What is being asked: Quote every line of the listing below verbatim, keeping each line's characters, spacing, and order unchanged.

Working data Start Marker

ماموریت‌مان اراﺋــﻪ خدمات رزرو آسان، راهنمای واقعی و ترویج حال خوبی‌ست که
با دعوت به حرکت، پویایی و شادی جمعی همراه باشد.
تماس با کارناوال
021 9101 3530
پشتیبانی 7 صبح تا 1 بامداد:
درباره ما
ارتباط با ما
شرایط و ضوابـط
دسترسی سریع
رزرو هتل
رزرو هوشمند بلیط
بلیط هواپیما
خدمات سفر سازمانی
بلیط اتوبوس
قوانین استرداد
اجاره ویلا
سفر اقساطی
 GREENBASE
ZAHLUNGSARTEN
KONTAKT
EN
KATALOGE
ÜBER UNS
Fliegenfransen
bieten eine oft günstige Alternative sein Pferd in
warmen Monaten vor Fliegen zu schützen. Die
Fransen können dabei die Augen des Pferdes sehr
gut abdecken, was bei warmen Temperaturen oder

Working data End Marker

Result:
ماموریت‌مان اراﺋــﻪ خدمات رزرو آسان، راهنمای واقعی و ترویج حال خوبی‌ست که
با دعوت به حرکت، پویایی و شادی جمعی همراه باشد.
تماس با کارناوال
021 9101 3530
پشتیبانی 7 صبح تا 1 بامداد:
درباره ما
ارتباط با ما
شرایط و ضوابـط
دسترسی سریع
رزرو هتل
رزرو هوشمند بلیط
بلیط هواپیما
خدمات سفر سازمانی
بلیط اتوبوس
قوانین استرداد
اجاره ویلا
سفر اقساطی
 GREENBASE
ZAHLUNGSARTEN
KONTAKT
EN
KATALOGE
ÜBER UNS
Fliegenfransen
bieten eine oft günstige Alternative sein Pferd in
warmen Monaten vor Fliegen zu schützen. Die
Fransen können dabei die Augen des Pferdes sehr
gut abdecken, was bei warmen Temperaturen oder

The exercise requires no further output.